Compared with previously used packaging material and processes for packaging of clear-binder products, the disclosed invention provides the advantages including the following. In the case of packaged clear-binder products, it eliminates the need for dedicated storage, pumps, lines, etc for clear-binders and therefore incurs significant cost savings for the end-user. The packaged clear-binders can be incorporated along any of the steps of the production processes making use of clear-binders, such as mixing plants, pugmill. The packaged clear-binder can be added directly into the pugmill together with the mineral aggregates for the production of concrete mix, or paving mix. Additionally and when directly injected into the pug-mill of the asphalt concrete mixing plant, it eliminates the need to heat-up the clear-binder before use. Similarly, the invention eliminates the need for flushing tanks, lines, pumps, etc and therefore enables quick and economical switch from normal black asphalt to clear-binders production uses. The invention also permits savings of up to 5% compared with traditional packaging methods (where clear-binder material is lost with disposal of the packaging material) because the packaging material becomes incorporated into the clear-binder itself. This also reduces the need to dispose of used packaging materials, with any residual amounts of clear-binder products, into the environment.

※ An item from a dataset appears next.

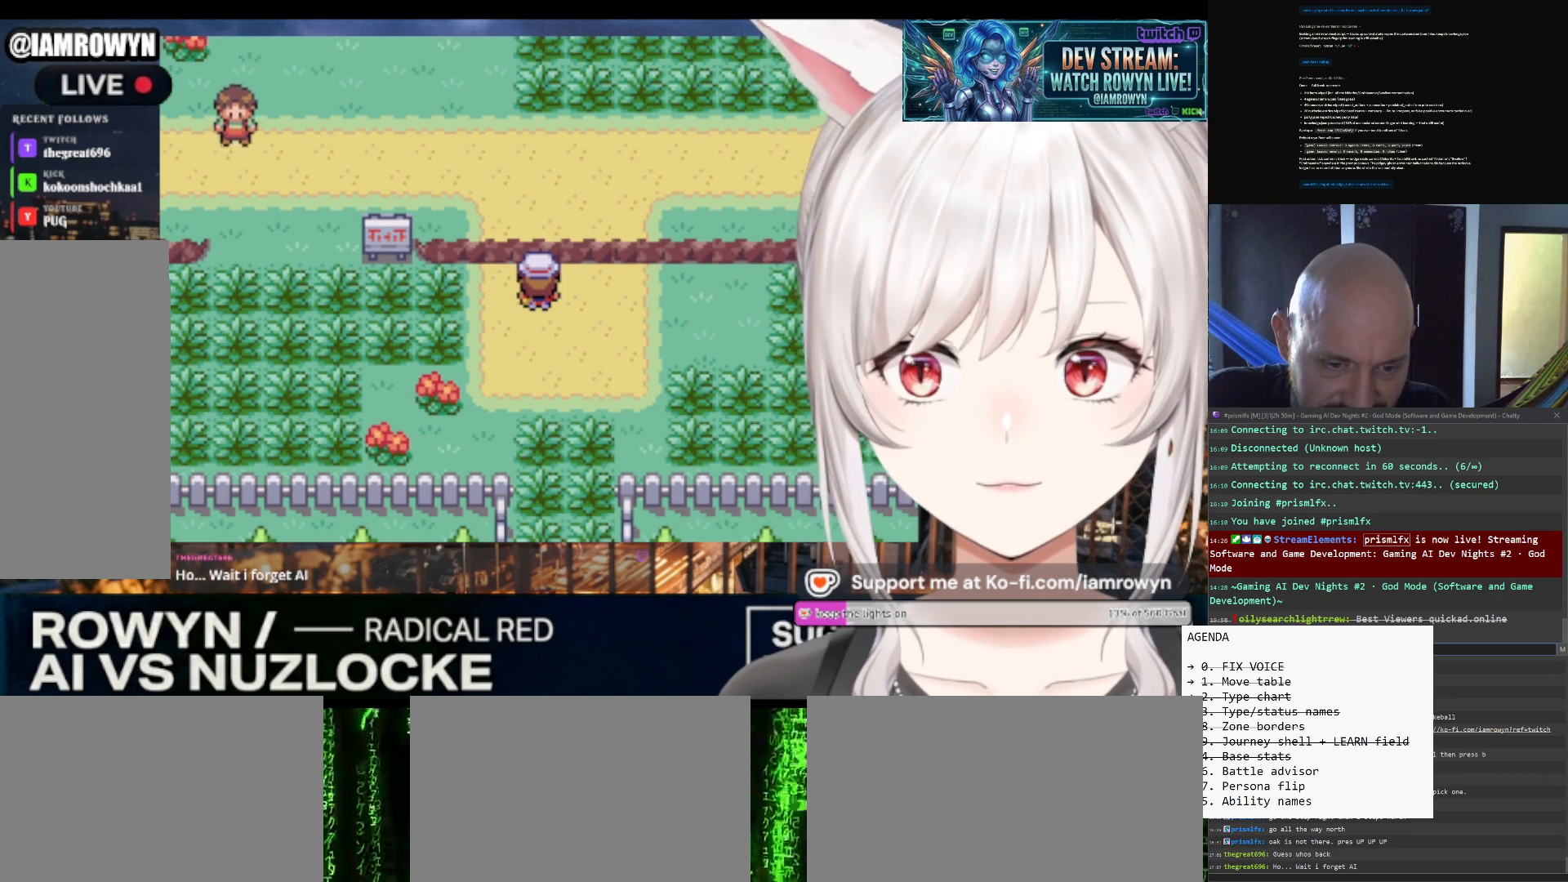
{"buttons": ["DPAD_UP"], "events": []}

Generally, only the suitable quantity of clear-binder is used without having to heat-up larger quantities contained in drums or tanks. The invention also reduces or eliminates the oxidation and aging effects due to over or prolonged heating of clear-binders before mixing with aggregates. The invention also permits the packaging to contain part or all of the pigments used for colored pavement mixes. This feature reduces the need to make separate feeding of the pigments into a mixing device to save time and provide for more consistent color throughout the mixing process.
The invention further provides for clear-binder materials to be pre-blended in preparing the compositions of the invention such that the resultant packaging materials are pre-compatibilized for dispersion into a clear-binder product during a melting process. The pre-blended or pre-compatibilized material also allows for the design of thicker walled containers and films, as well as reinforcement structures within said containers, with virtually no risk of finding thicker, non-dissolved or non-molten pieces of packaging material during a heating and melting process. Thicker and stronger packaging materials permits safer handling and longer storage time as well as reduced risk of punctures and subsequent leakage.
In a further aspect of the invention, methods are provided for the production of compositions as disclosed herein. The invention also provides for the use of packaged clear-binders, or clear-binder containing containers, as a substitute or addition to a melted clear-binder in a process which utilizes a clear-binder. Therefore, the packages and containers of clear-binders disclosed herein may be used in any method of preparing clear-binders for use in road paving, coating, waterproofing, sealing, and other applications to reduce or replace the amount of melted clear-binder otherwise used in the method. Non-limiting examples include directed injection into a mixer or the pugmill of an asphalt or concrete mixing plant. Stated differently, the invention provides a method of preparing a mixture comprising a clear-binder, wherein said method comprises introducing a package, or container, of clear-binder as disclosed herein into a mixture of other components. Non-limiting examples of such other components include sand, rocks, gravel and road paving aggregates.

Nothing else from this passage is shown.